What is expected
Every record, apart from its pictures, should be repeated exactly.

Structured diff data

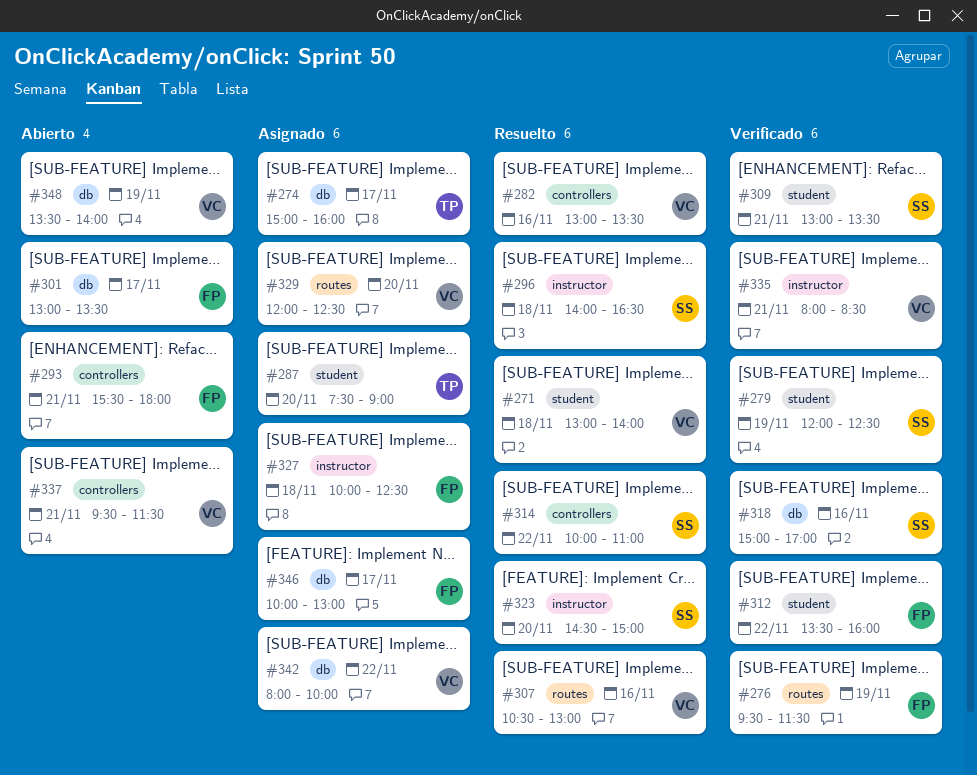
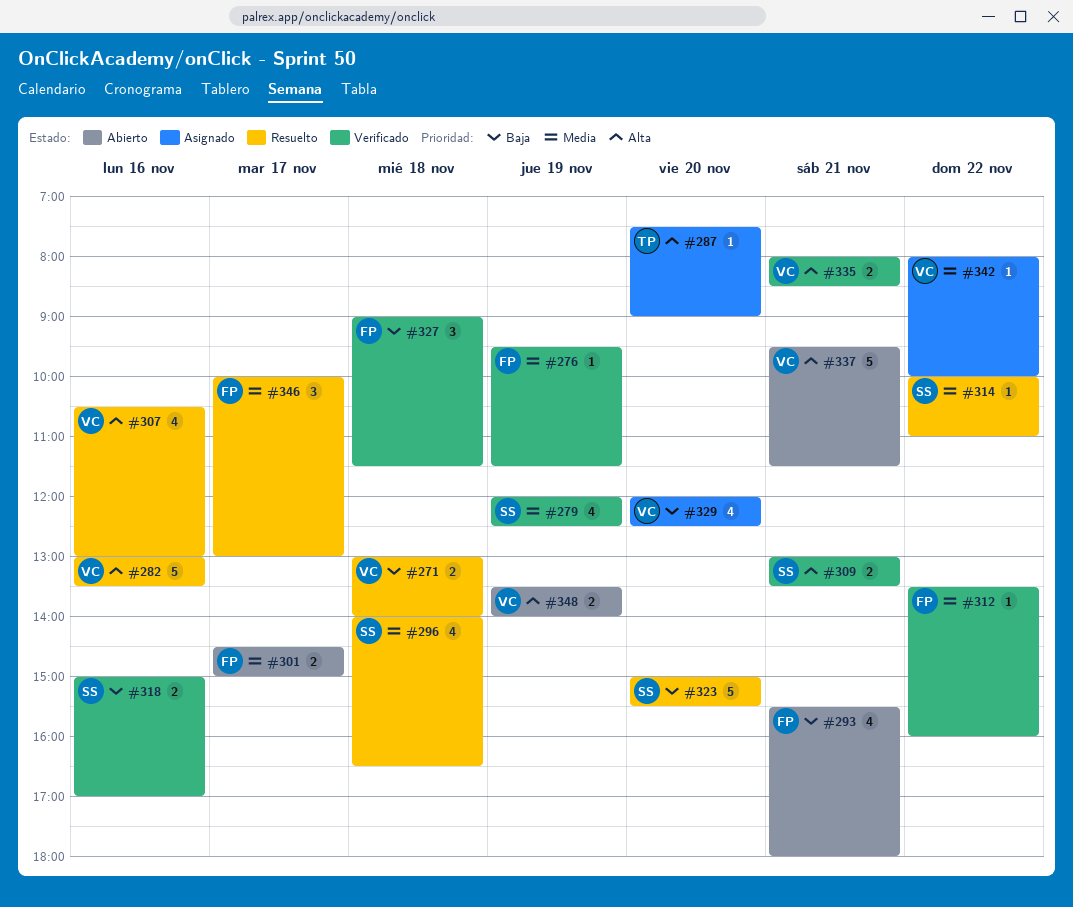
#274: present -> none
#301, begins: 13:00 -> 14:30
#301, ends: 13:30 -> 15:00
#323, begins: 14:30 -> 15:00
#323, ends: 15:00 -> 15:30
#327, status: Asignado -> Verificado
#327, begins: 10:00 -> 09:00
#327, ends: 12:30 -> 11:30
#346, status: Asignado -> Resuelto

Answer space
#274: present -> none
#301, begins: 13:00 -> 14:30
#301, ends: 13:30 -> 15:00
#323, begins: 14:30 -> 15:00
#323, ends: 15:00 -> 15:30
#327, status: Asignado -> Verificado
#327, begins: 10:00 -> 09:00
#327, ends: 12:30 -> 11:30
#346, status: Asignado -> Resuelto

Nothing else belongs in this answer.